An anti-Iranian hacking group with possible ties to Israel announced an attack on one of Iran's largest cryptocurrency exchanges on Wednesday, destroying nearly $90 million and threatening to expose the platform's source code.

A group known as Gonjeshke Darande, or “Predatory Sparrow,” claimed the attack, making it the group's second operation in two days. On Tuesday the group claimed to have destroyed data at Iran’s state-owned Bank Sepah amid the increasing hostilities and missile attacks between Israel and Iran.

Wednesday’s attack targeted Nobitex, one of Iran’s largest cryptocurrency exchanges. The platform allegedly helps the Iranian government avoid sanctions and finance illicit operations around the world, the hackers claimed in a message posted to its social media channels early Wednesday.

Nobitex’s website was unavailable Wednesday. Messages sent to the company’s support channel on Telegram were not returned.
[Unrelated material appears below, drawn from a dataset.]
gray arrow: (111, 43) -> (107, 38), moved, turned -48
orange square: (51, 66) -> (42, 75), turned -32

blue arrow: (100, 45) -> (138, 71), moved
Gonjeshke Darande did not respond to requests for comment. Nobitex said in a post on X that it had pulled its website and app offline as it reviewed “unauthorized access” to its systems.

Gonjeshke Darande is an established hacking group with a history of sophisticated cyberattacks targeting Iran. A 2021 operation claimed by the group caused widespread gas station outages, while a 2022 attack targeting an Iranian steel mill caused a large fire and tangible, offline damage.

Israel has never formally acknowledged that it is behind the group, although Israeli media has widely reported Gonjeshke Darande as “Israel-linked.”

Wednesday's attack started in the early hours of the morning when funds were moved to hacker-controlled wallets denouncing the Islamic Revolutionary Guard Corps (IRGC), according to blockchain analysis firm TRM Labs, which pegged the total theft at about $90 million across multiple types of cryptocurrencies. The way the hacker-controlled wallets were created suggests the hackers would not be able to access the stolen money, meaning that the hackers “effectively burned the funds in order to send Nobitex a political message,” blockchain analysis firm Elliptic said in a blog post. Elliptic’s post shared evidence that Nobitex had sent and received funds to cryptocurrency wallets controlled by groups hostile to Israel, including Palestinian Islamic Jihad, Hamas and Yemen's Houthis.

Senators Elizabeth Warren and Angus King had raised concerns about Nobitex's role in enabling Iranian sanctions evasion in a May 2024 letter to top Biden administration officials, citing Reuters' reporting from 2022. Andrew Fierman, head of national security intelligence with Chainalysis, confirmed in an email to Reuters that the value of the attack was roughly $90 million and that it was likely geopolitically motivated, given that the money was burned.

Chainalysis has “previously seen IRGC-affiliated ransomware actors leveraging Nobitex to cash out proceeds, and other IRGC proxy groups leveraging the platform,” Fierman said.